Why won't my wifi-link talk to me any more? (UDP response)

  • February 10, 2013 at 19:45 #4717

    I’m a bit of a Perl beginner but I’ve been creating a basic program to log data from my energy meter so it can be plotted via gnuplot, using the info UDP request/responses I’ve found here and elsewhere. I’ve been developing this on my new Raspberry Pi, and things have been going pretty well until the power got cut the to Pi yesterday. After it booted up I started the program again (I mean to make it a daemon at some point), but it no longer captures anything – it just times out waiting for the UDP response.

    I don’t think it is an issue with recent changes to my prog, as none of my little test progs to turn lights on/off etc are working any more either….

    The Pi has a static IP address, and I’ve checked that the wifi-link is still on the same IP address that I’ve set. I have also rebooted the wifi-link just in case there was some sort of old connection held. My iOS app is able to get energy readings with no problems. The pi can ping the wifi-link.

    I’ve been watching the wifi-link display when running it in case my Pi needs authorising again, but nothing shows up.

    Any thoughts on what might have changed?

    February 12, 2013 at 00:11 #4747

    I’m feeling like a right idiot now….

    I just thought; just because the IP address I’ve previously been communicating with the wifi link on is still pinging, doesn’t necessarily mean it’s still the same device! Checked the wifi link menu and sure enough, it is now on a different IP address, and the previously used address is now used by a laptop!

    Corrected the IP address in my hosts file, and my program is working fine again. I have an issue with my router where I can’t assign static IP addresses to a MAC address at the moment, so I guess I’d better get that sorted so this doesn’t happen again…..

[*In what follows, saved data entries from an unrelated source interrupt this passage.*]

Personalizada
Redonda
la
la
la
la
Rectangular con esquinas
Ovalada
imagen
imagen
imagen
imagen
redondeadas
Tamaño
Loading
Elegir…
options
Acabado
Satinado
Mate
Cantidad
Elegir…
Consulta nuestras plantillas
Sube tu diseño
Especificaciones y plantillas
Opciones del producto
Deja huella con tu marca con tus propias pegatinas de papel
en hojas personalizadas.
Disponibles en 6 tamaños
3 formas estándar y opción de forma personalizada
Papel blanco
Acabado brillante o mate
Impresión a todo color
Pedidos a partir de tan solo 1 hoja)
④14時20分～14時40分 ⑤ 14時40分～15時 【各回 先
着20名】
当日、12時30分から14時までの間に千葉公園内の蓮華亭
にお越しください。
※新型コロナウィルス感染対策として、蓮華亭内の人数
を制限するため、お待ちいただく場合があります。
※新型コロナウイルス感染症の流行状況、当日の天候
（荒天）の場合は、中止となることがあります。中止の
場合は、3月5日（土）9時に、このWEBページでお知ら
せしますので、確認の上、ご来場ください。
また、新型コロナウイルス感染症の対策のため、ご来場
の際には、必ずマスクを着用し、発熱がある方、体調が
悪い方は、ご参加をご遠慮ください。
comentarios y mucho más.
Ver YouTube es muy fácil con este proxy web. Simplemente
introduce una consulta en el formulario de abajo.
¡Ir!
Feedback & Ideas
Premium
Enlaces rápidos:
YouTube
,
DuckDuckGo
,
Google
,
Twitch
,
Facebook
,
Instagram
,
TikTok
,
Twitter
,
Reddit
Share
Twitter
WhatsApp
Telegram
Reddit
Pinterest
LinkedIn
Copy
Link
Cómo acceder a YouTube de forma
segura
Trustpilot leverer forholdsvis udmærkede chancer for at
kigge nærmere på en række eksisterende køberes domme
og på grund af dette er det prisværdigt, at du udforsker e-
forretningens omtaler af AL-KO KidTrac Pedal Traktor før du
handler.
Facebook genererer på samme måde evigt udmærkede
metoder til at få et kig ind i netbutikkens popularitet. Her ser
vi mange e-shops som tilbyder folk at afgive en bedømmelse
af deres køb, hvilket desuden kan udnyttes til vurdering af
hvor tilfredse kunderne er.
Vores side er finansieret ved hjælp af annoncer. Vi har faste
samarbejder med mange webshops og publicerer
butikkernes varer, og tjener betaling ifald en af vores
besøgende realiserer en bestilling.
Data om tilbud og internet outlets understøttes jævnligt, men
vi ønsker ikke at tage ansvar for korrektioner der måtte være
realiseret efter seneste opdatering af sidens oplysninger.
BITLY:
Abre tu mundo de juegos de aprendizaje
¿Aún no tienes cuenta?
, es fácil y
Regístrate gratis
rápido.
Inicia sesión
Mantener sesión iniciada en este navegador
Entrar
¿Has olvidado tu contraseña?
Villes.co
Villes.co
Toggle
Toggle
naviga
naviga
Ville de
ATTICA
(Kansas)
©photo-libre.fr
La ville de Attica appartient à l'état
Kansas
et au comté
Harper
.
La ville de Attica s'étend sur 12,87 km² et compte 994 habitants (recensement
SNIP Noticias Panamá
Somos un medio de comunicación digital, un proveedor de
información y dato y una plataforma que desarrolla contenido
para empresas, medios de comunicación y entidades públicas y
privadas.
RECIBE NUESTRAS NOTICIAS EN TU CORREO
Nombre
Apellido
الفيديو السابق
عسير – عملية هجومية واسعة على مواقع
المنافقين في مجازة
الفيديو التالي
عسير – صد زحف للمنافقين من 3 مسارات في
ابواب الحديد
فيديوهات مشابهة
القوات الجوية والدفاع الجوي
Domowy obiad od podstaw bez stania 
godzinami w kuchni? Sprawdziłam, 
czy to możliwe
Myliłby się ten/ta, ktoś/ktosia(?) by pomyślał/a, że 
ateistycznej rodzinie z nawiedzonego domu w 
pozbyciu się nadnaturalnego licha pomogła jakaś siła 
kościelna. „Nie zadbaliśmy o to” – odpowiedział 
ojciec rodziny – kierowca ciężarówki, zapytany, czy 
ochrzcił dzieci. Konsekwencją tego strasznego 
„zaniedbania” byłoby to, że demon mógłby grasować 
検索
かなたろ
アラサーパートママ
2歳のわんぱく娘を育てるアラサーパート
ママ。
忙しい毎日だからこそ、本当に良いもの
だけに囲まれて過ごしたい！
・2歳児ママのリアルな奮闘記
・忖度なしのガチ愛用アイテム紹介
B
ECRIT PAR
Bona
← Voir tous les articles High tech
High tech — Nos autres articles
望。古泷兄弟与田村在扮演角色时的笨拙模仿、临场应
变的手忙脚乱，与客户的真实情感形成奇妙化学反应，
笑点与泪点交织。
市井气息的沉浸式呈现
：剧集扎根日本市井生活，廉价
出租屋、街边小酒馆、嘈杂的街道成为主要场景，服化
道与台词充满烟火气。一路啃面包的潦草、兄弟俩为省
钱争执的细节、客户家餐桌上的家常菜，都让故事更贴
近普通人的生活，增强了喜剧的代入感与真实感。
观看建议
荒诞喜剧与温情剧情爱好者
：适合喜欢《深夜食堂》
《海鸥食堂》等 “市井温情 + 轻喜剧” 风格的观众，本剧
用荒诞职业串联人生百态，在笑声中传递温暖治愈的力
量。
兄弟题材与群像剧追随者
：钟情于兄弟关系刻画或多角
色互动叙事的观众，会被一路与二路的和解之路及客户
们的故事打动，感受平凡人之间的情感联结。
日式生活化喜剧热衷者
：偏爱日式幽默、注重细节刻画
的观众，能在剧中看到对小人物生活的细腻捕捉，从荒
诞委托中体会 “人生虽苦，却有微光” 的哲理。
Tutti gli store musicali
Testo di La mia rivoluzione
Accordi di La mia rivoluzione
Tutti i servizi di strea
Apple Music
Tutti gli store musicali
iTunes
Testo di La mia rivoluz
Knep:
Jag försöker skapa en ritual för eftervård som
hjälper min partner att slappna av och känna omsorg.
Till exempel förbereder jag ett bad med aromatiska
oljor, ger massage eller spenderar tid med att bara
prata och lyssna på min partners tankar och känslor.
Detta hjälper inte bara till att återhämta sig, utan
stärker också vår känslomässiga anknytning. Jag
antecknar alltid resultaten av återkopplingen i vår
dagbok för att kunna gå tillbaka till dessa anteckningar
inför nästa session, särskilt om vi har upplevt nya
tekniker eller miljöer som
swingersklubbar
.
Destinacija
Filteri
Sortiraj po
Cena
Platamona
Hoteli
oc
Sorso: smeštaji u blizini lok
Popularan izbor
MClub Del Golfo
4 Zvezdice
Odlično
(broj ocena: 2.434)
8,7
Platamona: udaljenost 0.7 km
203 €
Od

    February 12, 2013 at 12:14 #4751

    If you are getting to grips with UDP, you could send a UDP broadcast out to the whole network. The Wi-Fi link will then respond back to the originating IP address.  Sending a signal which does nothing (or perhaps even an invalid one), will cause the Wi-Fi link to respond back to the originating host with a response (or error code). If you do this when your program starts, you will be able to obtain the IP address irrespective of what it is at the time.

    Chris Mills
    Founder and Editor - LightwaveRF Community
    http://cpmills.com/ https://staging.lightwaverfcommunity.org.uk

    February 13, 2013 at 20:07 #4918

    Thanks very much for that info – I didn’t realise that was possible. I’d better read up on how to send a broadcast packet from the Perl module I’m using.